### Tareas por hacer
1. Transcribe, por favor, la parte del texto sobre inteligencia y éxito laboral que comienza en "En 1973, David" y termina en "sustentan el éxito.".
2. Escribe la continuación del texto sobre inteligencia y éxito laboral a partir de su última oración.

Sin embargo, según diversos estudios, como los que Robert Sternberg menciona en su libro Inteligencia exitosa, la correlación entre el coeficiente intelectual y el nivel de eficacia de las personas en el desempeño de su trabajo no suele superar el 10% y, en ocasiones, es incluso inferior al 4%. En otras palabras, la medida del coeficiente intelectual se equivocará entre un 90% y un 95% de los casos cuando intente predecir el éxito laboral de una persona.

En 1973, David McClelland, profesor de la Universidad de Harvard, publicó un artículo titulado “Pruebas para la competencia antes que para la inteligencia” que significó una ruptura radical con el planteamiento tradicional. Según McClelland, los rasgos que diferencian a los trabajadores sobresalientes no había que buscarlos en las aptitudes académicas tradicionales, sino en ciertos rasgos personales o en un conjunto de hábitos que permiten un desempeño laboral más eficaz, como por ejemplo la empatía, la autodisciplina y la iniciativa. Esta revolucionaria propuesta está en el origen de los abundantes estudios realizados con cientos de miles de trabajadores durante el último cuarto de siglo: con ellos se ha constatado que la inteligencia emocional es el factor común a todas aquellas aptitudes que sustentan el éxito.

Lo anterior no significa que haya que desestimar por completo la importancia de las habilidades intelectuales, pues éstas constituyen una competencia umbral, en la medida en que suelen ser condición necesaria para acceder a ciertos campos académicos o profesionales. Lo que no se debe dar por hecho es que sean la condición suficiente para el éxito, pues una vez que se ha ingresado en una determinada área (y más si se trata de una disciplina muy exigente en términos cognitivos) se va a competir con el selecto y reducido círculo que ha logrado sortear todos los exámenes, pruebas y requisitos para estar allí.

### Listado mostrado
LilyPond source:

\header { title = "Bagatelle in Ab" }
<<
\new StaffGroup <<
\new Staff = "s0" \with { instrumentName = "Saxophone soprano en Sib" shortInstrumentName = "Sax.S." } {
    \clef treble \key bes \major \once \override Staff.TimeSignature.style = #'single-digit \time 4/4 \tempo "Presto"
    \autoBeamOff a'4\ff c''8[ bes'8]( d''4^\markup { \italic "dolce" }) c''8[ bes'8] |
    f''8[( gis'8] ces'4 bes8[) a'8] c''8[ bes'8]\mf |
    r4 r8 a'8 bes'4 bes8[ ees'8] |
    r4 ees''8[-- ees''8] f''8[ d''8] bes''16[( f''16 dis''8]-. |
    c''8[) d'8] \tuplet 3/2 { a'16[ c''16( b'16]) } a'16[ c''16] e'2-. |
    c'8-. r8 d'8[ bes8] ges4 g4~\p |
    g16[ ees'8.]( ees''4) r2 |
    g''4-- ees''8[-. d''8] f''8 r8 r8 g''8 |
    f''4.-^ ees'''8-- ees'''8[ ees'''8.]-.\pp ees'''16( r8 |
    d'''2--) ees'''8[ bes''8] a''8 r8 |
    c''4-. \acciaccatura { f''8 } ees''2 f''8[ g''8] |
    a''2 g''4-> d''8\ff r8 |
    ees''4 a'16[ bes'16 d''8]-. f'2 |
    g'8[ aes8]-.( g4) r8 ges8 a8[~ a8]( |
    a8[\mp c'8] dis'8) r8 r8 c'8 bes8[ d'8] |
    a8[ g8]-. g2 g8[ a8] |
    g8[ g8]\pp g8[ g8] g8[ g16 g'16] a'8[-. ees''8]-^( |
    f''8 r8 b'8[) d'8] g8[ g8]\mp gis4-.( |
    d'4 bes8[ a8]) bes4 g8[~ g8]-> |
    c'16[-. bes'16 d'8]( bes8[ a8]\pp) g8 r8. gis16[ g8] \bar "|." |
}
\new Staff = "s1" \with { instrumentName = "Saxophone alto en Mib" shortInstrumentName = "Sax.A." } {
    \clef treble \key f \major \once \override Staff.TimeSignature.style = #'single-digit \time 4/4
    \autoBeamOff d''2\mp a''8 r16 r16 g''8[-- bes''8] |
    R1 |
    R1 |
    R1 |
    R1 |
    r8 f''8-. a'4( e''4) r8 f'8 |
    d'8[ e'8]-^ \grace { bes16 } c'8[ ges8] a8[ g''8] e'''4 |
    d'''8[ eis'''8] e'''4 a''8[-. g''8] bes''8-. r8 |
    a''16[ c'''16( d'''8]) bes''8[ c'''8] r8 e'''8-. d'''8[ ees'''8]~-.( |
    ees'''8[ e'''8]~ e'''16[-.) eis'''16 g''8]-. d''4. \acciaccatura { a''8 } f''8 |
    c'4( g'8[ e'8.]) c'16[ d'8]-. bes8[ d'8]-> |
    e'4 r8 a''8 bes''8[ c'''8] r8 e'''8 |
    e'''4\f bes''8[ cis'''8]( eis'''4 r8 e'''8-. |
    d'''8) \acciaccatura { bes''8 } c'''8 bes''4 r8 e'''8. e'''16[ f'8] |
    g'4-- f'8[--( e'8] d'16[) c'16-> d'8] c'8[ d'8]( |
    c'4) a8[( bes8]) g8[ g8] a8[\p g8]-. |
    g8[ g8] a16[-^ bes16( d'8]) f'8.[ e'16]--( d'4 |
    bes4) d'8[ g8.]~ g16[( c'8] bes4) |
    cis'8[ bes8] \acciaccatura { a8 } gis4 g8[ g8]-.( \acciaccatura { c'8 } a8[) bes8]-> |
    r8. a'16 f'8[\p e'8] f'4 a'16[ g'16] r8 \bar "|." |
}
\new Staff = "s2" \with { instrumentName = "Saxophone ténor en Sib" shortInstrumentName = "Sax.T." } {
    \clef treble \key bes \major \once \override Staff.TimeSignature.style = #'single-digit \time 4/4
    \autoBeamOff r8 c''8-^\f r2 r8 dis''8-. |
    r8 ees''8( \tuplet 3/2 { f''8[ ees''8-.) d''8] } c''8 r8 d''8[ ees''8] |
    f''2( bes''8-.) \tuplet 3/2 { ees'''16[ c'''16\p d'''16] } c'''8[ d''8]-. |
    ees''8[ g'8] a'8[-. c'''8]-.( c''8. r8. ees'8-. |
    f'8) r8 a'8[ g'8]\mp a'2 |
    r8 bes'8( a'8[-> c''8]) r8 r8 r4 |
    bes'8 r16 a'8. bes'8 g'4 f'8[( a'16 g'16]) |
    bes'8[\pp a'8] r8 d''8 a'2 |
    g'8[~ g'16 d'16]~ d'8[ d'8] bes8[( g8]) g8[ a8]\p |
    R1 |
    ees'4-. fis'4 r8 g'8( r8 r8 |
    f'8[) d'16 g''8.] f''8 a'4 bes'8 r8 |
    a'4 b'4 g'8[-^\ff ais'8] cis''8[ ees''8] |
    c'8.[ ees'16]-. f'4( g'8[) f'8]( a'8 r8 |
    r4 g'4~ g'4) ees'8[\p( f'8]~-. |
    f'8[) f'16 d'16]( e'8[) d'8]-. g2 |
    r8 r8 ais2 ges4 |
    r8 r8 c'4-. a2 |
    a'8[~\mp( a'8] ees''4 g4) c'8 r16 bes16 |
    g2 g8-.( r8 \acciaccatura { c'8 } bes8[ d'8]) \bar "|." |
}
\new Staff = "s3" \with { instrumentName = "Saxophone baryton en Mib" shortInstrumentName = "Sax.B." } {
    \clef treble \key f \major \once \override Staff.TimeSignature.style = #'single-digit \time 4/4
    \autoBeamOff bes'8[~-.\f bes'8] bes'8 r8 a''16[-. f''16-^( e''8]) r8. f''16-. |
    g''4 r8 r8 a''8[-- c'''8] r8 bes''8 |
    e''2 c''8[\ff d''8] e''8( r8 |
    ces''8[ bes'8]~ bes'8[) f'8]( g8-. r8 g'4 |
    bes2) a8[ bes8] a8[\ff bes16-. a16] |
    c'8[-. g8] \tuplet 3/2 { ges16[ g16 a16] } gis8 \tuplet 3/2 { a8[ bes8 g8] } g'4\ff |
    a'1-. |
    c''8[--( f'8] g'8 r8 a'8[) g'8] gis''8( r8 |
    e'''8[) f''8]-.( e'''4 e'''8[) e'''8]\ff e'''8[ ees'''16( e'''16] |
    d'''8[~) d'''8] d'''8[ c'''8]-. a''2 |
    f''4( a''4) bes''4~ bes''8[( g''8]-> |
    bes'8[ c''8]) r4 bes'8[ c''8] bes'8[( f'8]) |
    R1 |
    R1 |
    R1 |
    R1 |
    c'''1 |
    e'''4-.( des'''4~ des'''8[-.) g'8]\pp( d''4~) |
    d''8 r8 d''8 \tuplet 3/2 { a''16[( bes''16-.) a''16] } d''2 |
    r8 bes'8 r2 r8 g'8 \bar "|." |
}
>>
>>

### Respuestas en orden
1.
En 1973, David McClelland, profesor de la Universidad de Harvard, publicó un artículo titulado “Pruebas para la competencia antes que para la inteligencia” que significó una ruptura radical con el planteamiento tradicional. Según McClelland, los rasgos que diferencian a los trabajadores sobresalientes no había que buscarlos en las aptitudes académicas tradicionales, sino en ciertos rasgos personales o en un conjunto de hábitos que permiten un desempeño laboral más eficaz, como por ejemplo la empatía, la autodisciplina y la iniciativa. Esta revolucionaria propuesta está en el origen de los abundantes estudios realizados con cientos de miles de trabajadores durante el último cuarto de siglo: con ellos se ha constatado que la inteligencia emocional es el factor común a todas aquellas aptitudes que sustentan el éxito.

2.
Por tanto, lo que diferenciará a unos y a otros y definirá a los trabajadores “estrella” no será un par de puntos en el coeficiente intelectual, sino el desarrollo de sus inteligencias emocionales. Generalmente estas habilidades no se habrán evaluado y es posible que entre unos y otros haya unas diferencias abismales, que serán las que expliquen desempeños tan disímiles. Al fin y al cabo, hasta las personas más inteligentes se vuelven estúpidas ante la presencia de emociones descontroladas.

Con la experiencia y con la pericia sucede algo semejante que con las capacidades del intelecto: aunque para el éxito en un trabajo se requiere una adecuada combinación de sentido común más conocimientos y habilidades para completar las tareas que lo componen, la presencia de estos factores no garantiza que una persona destaque sobre los demás. En síntesis, pues, los trabajadores “estrella” tienen unos niveles notables de capacidad intelectual, destreza técnica y experiencia más o menos elevados en función del tipo de trabajo que desempeñen, pero estos elementos no explican por sí solos sus excelentes desempeños.

Un análisis realizado sobre 181 modelos utilizados por empresas y organizaciones de todo el mundo para evaluar la excelencia de sus profesionales permitió establecer que el 67% de las habilidades que se asumen como esenciales para el desempeño eficaz en el trabajo son de índole emocional, con independencia de la naturaleza u orientación de las empresas. Además, esta proporción es mayor cuando se asciende en el escalafón profesional, tal como sugieren los estudios realizados por una organización de más de dos millones de empleados y que dispone de una estimación detallada de las competencias que requiere cada trabajo: el gobierno de los Estados Unidos. Cuanto más alto es el nivel del trabajo que realizar, menor la importancia de la habilidades técnicas o intelectuales y mayor la incidencia de competencias emocionales asociadas al liderazgo.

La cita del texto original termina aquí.